We would love to hear from you!

Sunday, November 6, 2022

The Juncos Usher in the Gloom of Winter


I stood in my office looking out the large north facing window. Under the row of pine trees, small birds bounced around, shuffling through the leaves, looking for something to eat. These weren’t the ubiquitous sparrows, nor the numerous finches, not even my favorite black capped chickadee. These birds were rounder, with darker heads and white bellies. Juncos. The Dark-eyed Juncos are winter birds in South Dakota.  The seasons had changed.  The darkness of winter was coming quickly. As the days shortened, the juncos ushered in the cold and the shadows.  I stood staring out that window at the group of chubby juncos with silent tears streaming down my face.  
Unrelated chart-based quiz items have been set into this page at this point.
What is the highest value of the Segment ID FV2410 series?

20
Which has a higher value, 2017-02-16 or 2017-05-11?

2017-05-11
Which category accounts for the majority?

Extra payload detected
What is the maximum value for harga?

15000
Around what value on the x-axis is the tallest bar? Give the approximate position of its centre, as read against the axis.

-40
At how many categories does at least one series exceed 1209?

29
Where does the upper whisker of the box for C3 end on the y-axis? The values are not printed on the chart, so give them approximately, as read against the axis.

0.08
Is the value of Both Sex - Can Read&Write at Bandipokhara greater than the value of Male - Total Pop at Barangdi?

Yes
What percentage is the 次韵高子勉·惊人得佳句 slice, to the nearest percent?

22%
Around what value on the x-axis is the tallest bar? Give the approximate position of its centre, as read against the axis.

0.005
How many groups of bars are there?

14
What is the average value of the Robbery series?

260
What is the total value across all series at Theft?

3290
Dark-eyed Junco. Jocelyn Anderson/Audubon Photography Awards
I watched those adorable juncos move about their day as if they had been here for months.  Seeing them, I could no longer deny the passage of time.  From January through summer we watched the days lengthen, until summer breezes turn to chilly autumn winds, and in the blink of an eye the hours of daylight dwindled. The leaves changed, work campaigns ended, and the juncos arrived.  The world seemed to be constantly changing, evolving even, and here I was, just the same as always.  Still fat, still a chatterbox, still worrying about my dad too much, still Auntie Carla to the ever increasing children of siblings and best friends, and still childless. The days and months and years seem to both crawl and fly by in some twisted joke of the universe.  For the first quarter of our lives we’re always desiring to be older, to get to the next step, until somewhere in your late twenties you realize you want to stop time- you want an extension on this assignment called adulthood.